[START Excerpted text]

July 8, 2020 5 comments

Here is the question, wine lovers: what is your attitude towards sparkling wines? I’m not looking for a “politically correct” answer – “Champagne is for every day”, “bubbles every day” and so on. Yes – in theory, you can drink Champagne or any other sparkling wine for that matter (is there still a winery left which doesn’t make bubbles in some form?) – Champagne, Cremant, Cava, Prosecco, Sekt, Sparkling Shiraz or any other bubbles from anywhere else in the world – every day. Yes, you can – but do you?

No matter how much you love wine, I can bet that bubbles are not your average daily choice of beverage. There are many reasons for this. Of course, the price is one issue. Most of the typical Champagne today is pushing $40 per bottle, and this classifies as a “special occasion” type of beverage. This goes well beyond Champagne – all the random sparkling wines nowadays made literally everywhere, will set you back even further. Another reason – once opened, Champagne doesn’t last very long – two days in the fridge is probably okay, but the longer the bottle is open, the fewer bubbles are left. I’m sure there are many other reasons, some more personal than the others – for example, my wife loves red wine, but she would only have half a sip of Champagne if I will force her, so it is obvious that bubbles are not our daily beverage of choice.

It is hard to solve the personal issues, but if we will look at the price as the major issue, we can find some solutions to that. For example, how about some Prosecco? Yes, Prosecco is very different from Champagne – it is made from different grape; it comes from a different place  – the Veneto region in Italy; it is made using a different process. But Prosecco is still a sparkling wine, usually costing about a third of the price of the typical Champagne bottle – and if you are looking to brighten up any day, Prosecco will do the trick (and the day will be even brighter knowing the amount of money you save).

[END Excerpted text]

Instructions:
- A) Which kinds of sparkling wine does the post about sparkling wine name?
- B) Pick up the post about sparkling wine right after its last sentence and keep writing it.

[START Material provided]

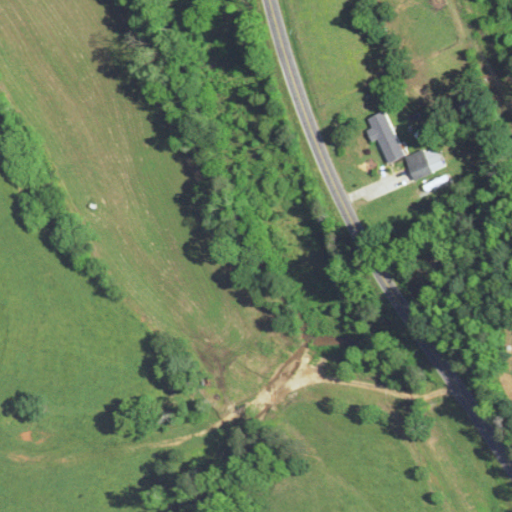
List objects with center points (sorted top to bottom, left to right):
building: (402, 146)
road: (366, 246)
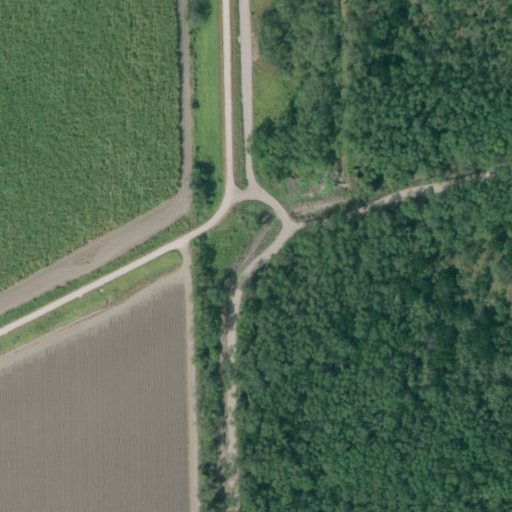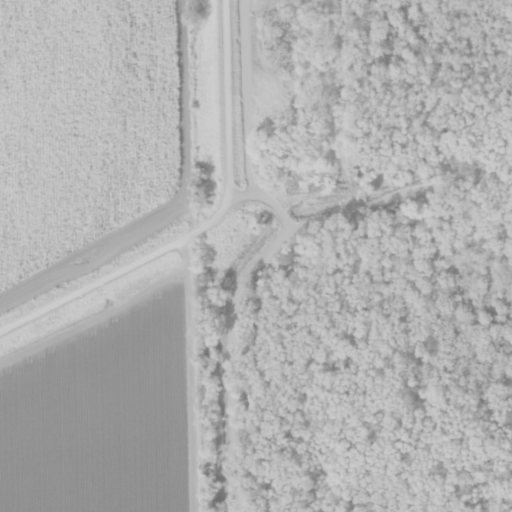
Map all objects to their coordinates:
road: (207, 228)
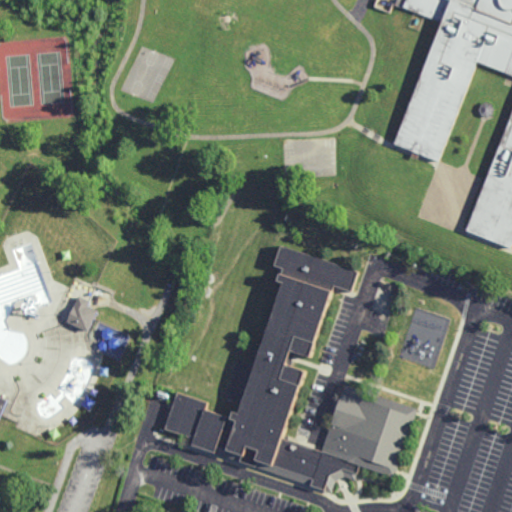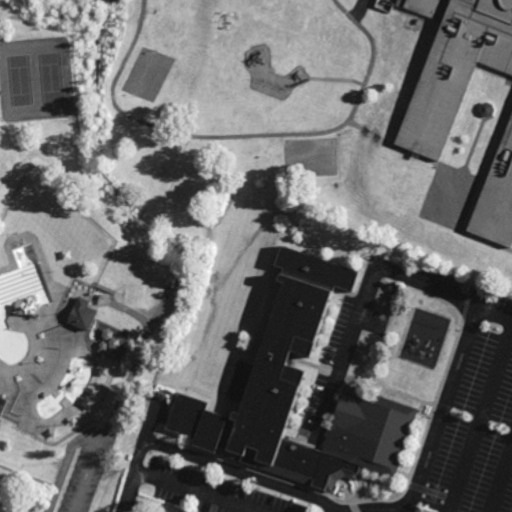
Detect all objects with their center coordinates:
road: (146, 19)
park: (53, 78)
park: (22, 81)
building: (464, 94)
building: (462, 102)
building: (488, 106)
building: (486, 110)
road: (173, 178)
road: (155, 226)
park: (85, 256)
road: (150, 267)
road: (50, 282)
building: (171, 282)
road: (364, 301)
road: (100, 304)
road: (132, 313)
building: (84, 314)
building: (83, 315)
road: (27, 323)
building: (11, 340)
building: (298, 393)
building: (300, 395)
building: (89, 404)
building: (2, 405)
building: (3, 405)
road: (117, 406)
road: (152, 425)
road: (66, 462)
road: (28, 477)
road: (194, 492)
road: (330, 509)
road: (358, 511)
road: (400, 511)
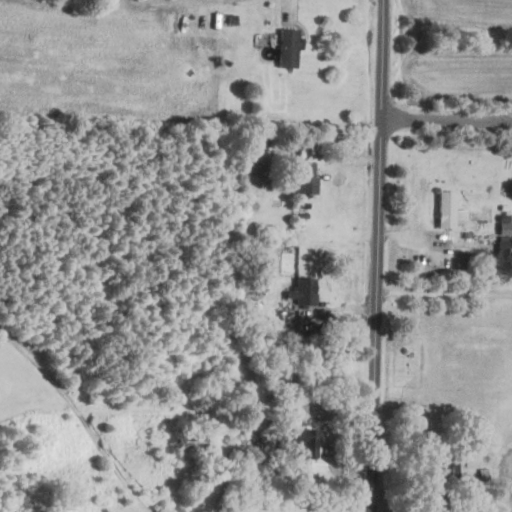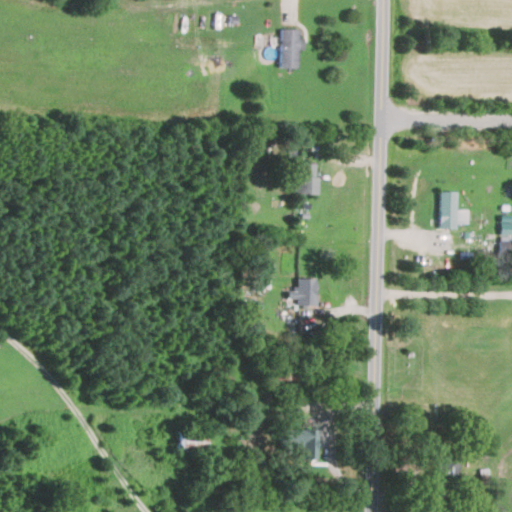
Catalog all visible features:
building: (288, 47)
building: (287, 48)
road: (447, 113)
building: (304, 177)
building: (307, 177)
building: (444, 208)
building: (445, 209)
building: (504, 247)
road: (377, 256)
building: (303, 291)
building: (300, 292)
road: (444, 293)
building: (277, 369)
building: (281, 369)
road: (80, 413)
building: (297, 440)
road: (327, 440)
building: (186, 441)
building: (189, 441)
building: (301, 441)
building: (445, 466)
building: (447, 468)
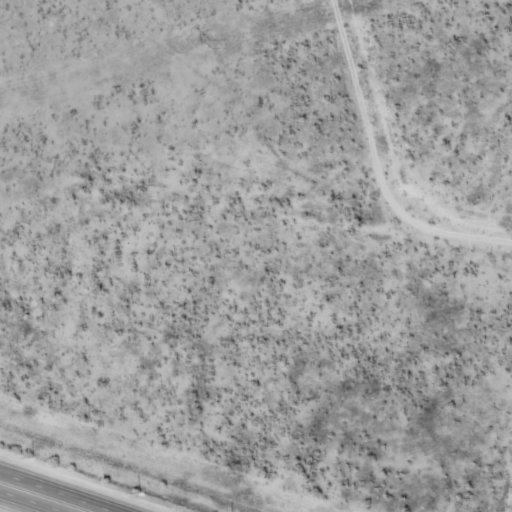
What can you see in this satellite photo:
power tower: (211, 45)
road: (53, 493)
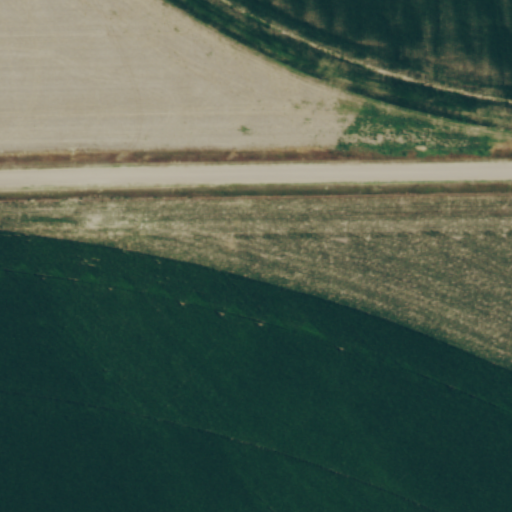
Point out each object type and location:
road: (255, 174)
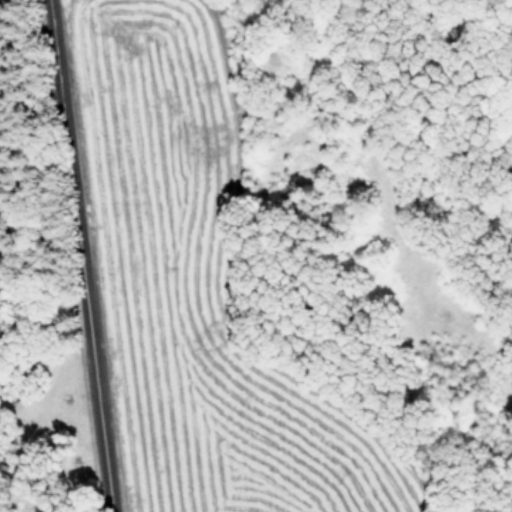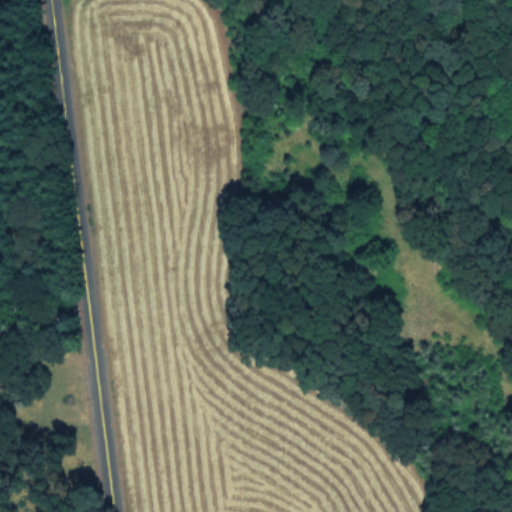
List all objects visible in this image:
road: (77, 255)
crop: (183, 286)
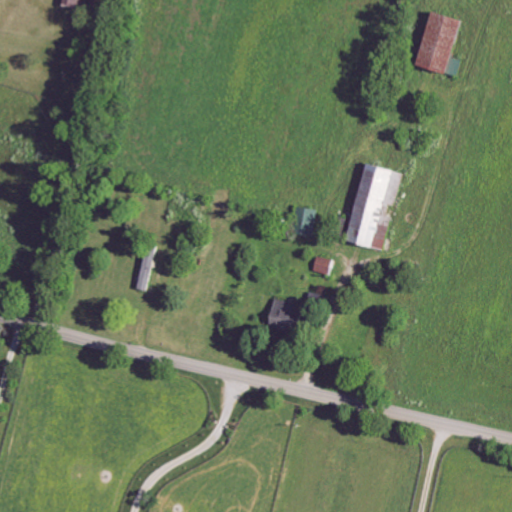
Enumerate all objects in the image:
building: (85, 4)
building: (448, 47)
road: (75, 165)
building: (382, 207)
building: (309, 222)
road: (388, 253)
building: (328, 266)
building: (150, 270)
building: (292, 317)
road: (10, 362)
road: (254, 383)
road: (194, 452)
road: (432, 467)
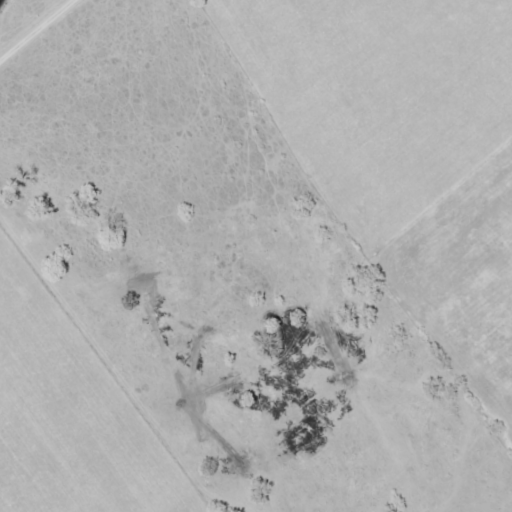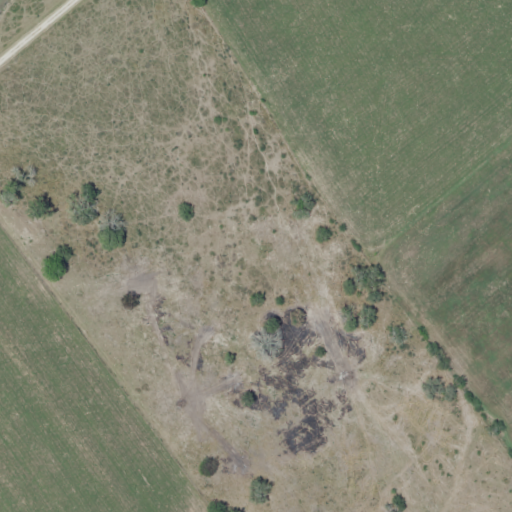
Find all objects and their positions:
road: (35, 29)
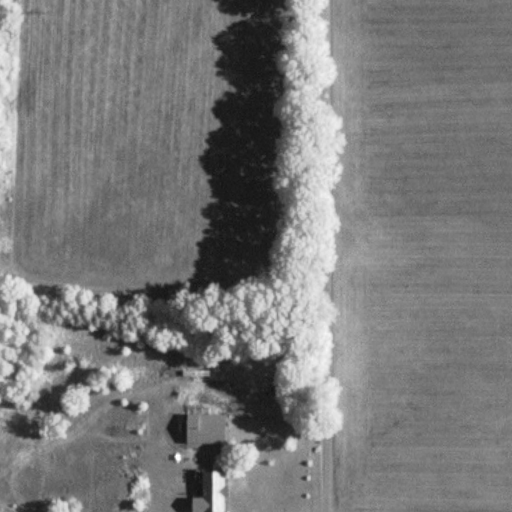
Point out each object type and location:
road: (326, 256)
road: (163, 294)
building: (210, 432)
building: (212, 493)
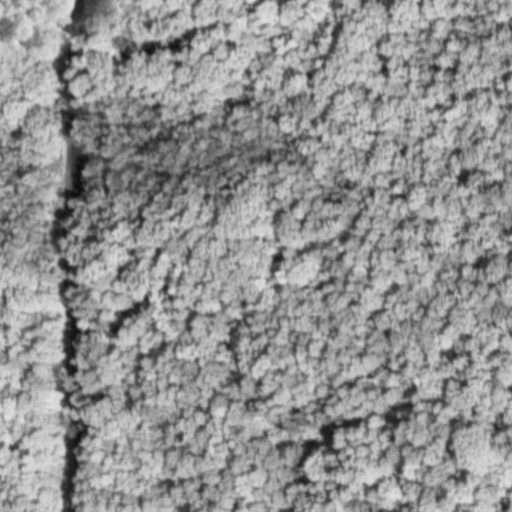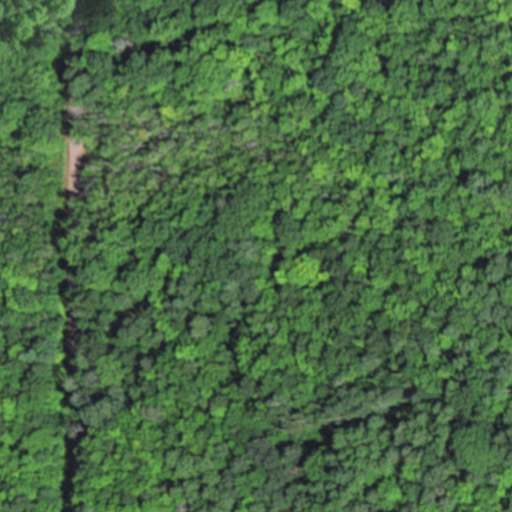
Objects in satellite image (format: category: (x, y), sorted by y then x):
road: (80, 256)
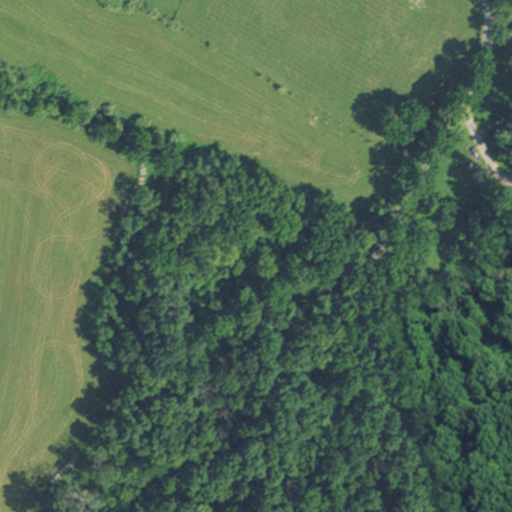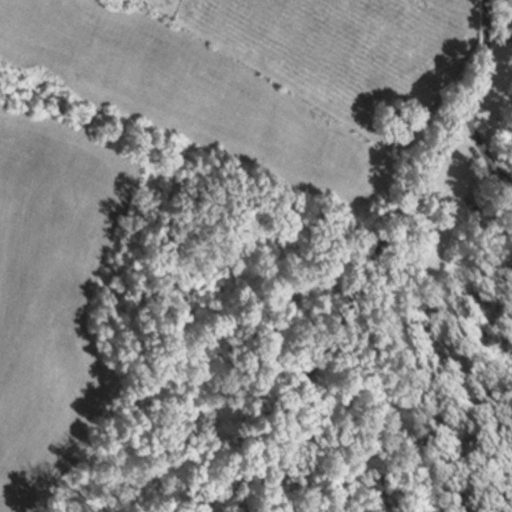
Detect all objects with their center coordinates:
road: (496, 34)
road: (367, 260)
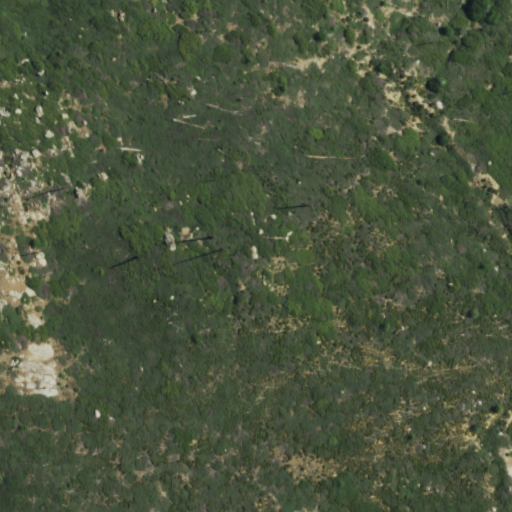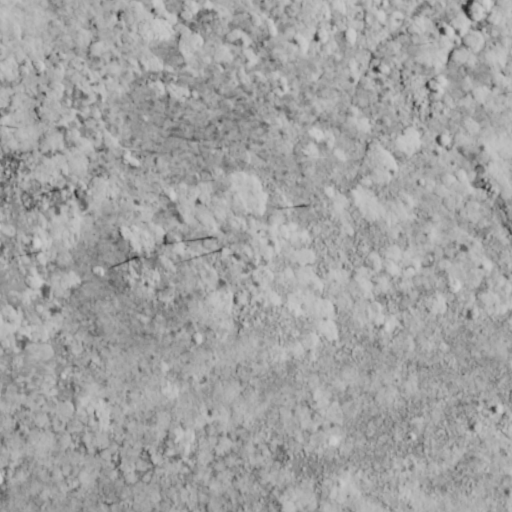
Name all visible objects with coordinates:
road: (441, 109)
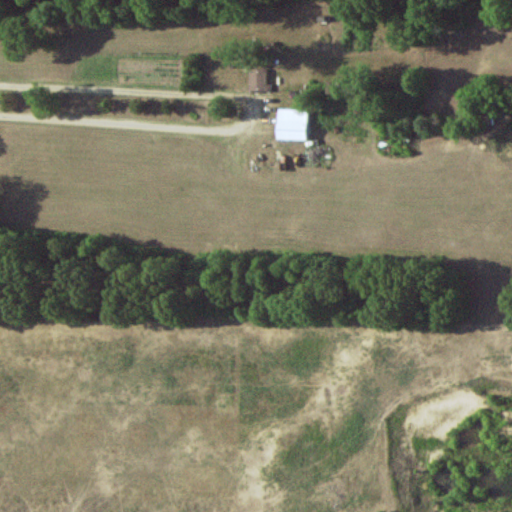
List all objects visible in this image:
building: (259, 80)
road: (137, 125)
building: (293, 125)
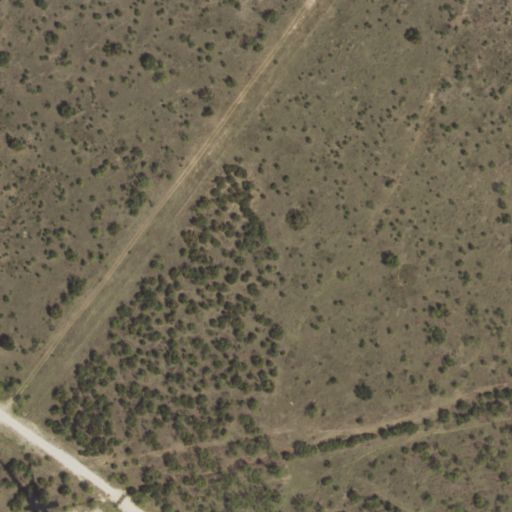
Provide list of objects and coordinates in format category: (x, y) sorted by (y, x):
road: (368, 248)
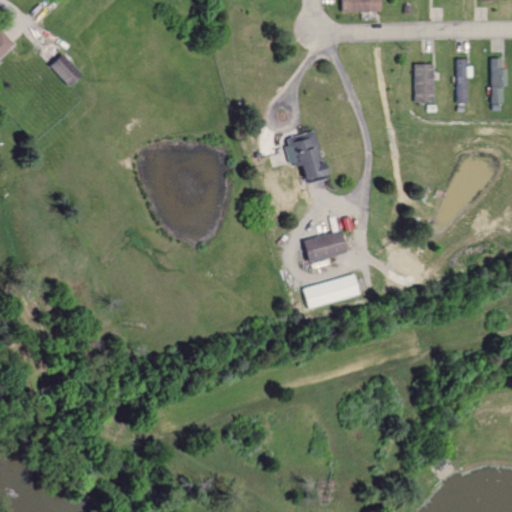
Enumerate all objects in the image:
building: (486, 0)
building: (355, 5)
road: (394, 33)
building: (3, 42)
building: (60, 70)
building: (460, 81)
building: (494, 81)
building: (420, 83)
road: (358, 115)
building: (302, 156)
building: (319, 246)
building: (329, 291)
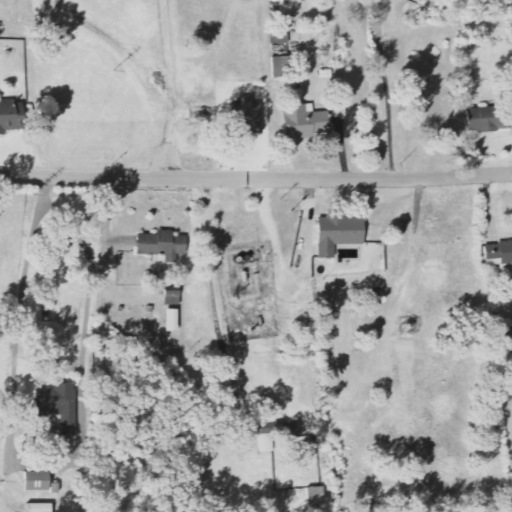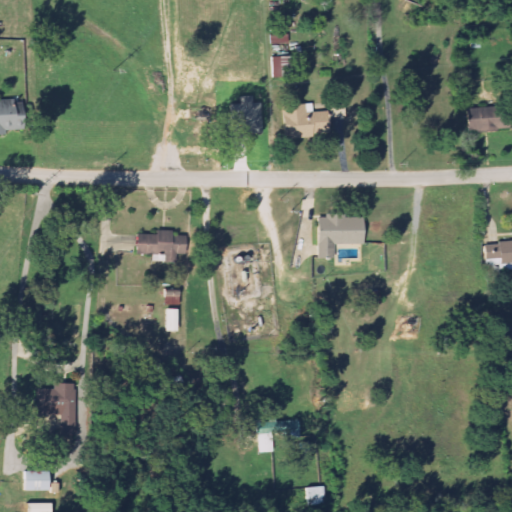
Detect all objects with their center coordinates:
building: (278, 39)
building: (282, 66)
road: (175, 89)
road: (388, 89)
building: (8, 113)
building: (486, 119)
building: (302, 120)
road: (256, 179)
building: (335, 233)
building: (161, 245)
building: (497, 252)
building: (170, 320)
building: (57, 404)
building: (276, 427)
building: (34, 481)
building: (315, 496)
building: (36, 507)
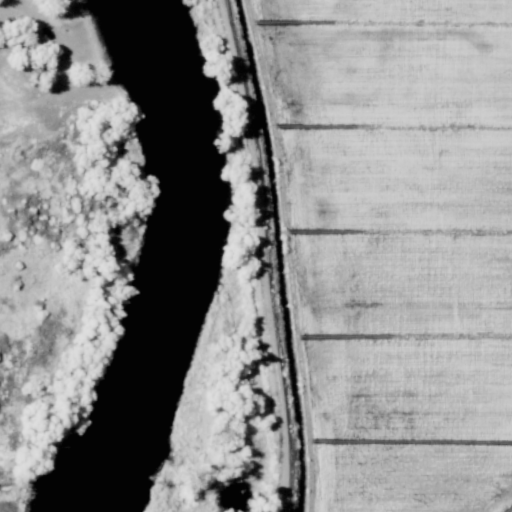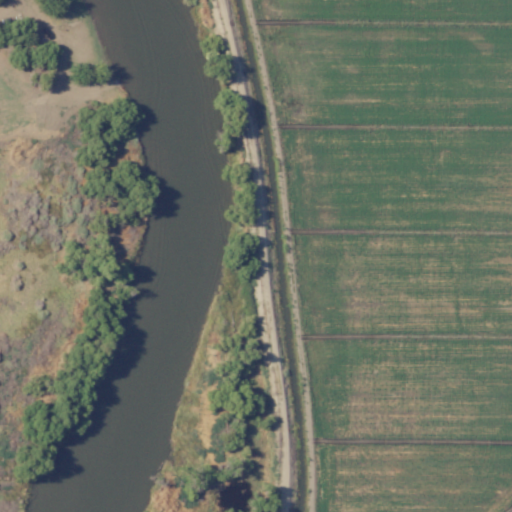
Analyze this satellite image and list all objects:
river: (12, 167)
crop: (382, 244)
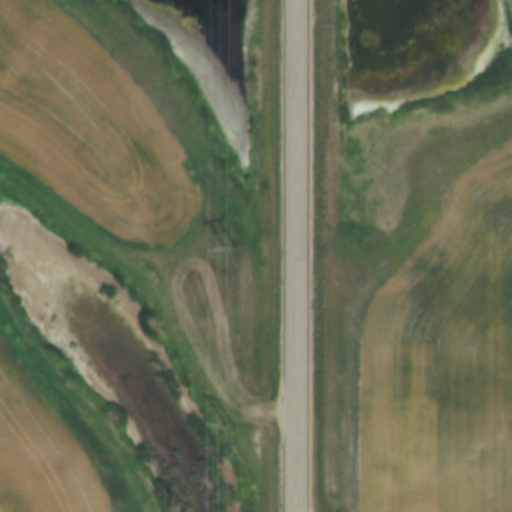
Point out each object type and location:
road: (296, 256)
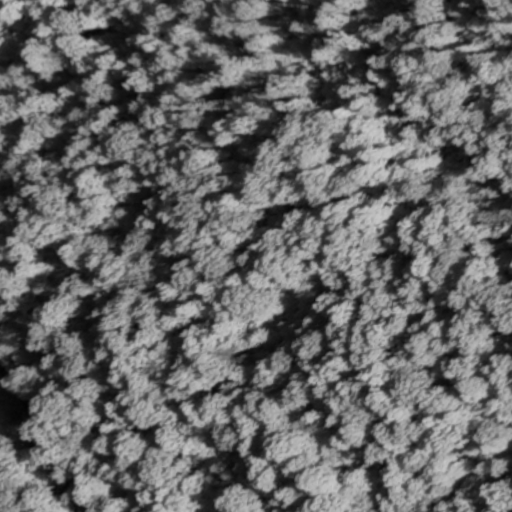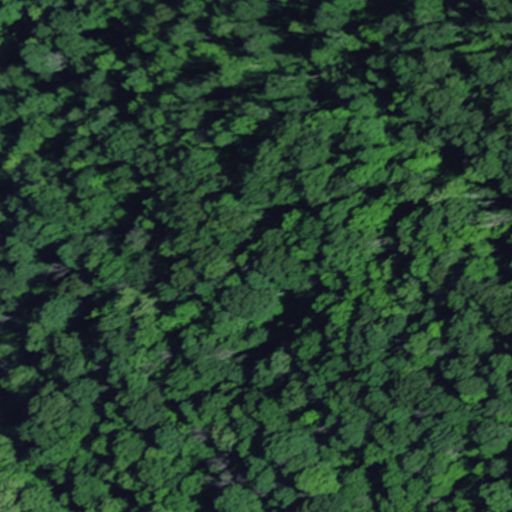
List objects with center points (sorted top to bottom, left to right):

[END Material provided]

Responses by task:
- A) Champagne, Cremant, Cava, Prosecco, Sekt, Sparkling Shiraz

- B)
Don’t take Prosecco for granted- it is a number one selling sparkling wine in the world today in terms of volume. Champagne roots can be traced back to the 15th/16th century, and Prosecco origins can also be traced to almost the same time. However, the production method for Champagne, called méthode champenoise was first described in the 1660s, while the production method used for most of Prosecco, Charmat-Marinotti, was invented in 1895. But these are minor technical details. The major difference is that while Champagne was craved by royalties and wannabes around the world for a few centuries, Prosecco first commercially appeared outside of Italy, in the UK, in 1989. And now, mere 30 years later, Champagne has to chase Prosecco’s success.

Okay, let’s stop talking and start drinking. Back in April, I attended a virtual tasting of 5 different Prosecco wines. It was done over Zoom, with 5 winemakers presenting their wines from their homes – but while tasting was virtual, the wines were not. For what it worth, here are my notes on the wines we tasted.

Villa Sandi takes its name from the historical villa, built in 1622. Villa Sandi produces a wide range of still and sparkling wines, including Prosecco from Cartizze, the most prestigious Prosecco vineyard.

NV Villa Sandi il Fresco Prosecco DOC Treviso (11% ABV, $15)
Pale green, fine mousse
Lemon, lemon zest, minerality
Fine bubbles, generous, crisp, fresh, Meyer lemon, pleasant and easy to drink
8-, a perfect summer quaffer or everyday bubbles

History of Bottega goes back to 1635 when Andrea Bottega started cultivating the grapes. Until 1992, Bottega was best known for its Grappa, and then in 1992, Il Vino dei Poeti Prosecco Spumante was created. Today, Bottega produces a large number of spirits, as well as wines. The range of Prosecco and sparkling wines includes more than 20 different bottlings.

NV Bottega IL Vino dei Poeti Gold Prosecco DOC Treviso (11% ABV, $29.99)
Straw pale, fine bubbles
A hint of apple, tropical fruit
Clean and refreshing mouthfeel, good acidity, lemon, a touch of Granny Smith apples, distant hint of nutmeg.
8-/8, restrained and elegant rendition.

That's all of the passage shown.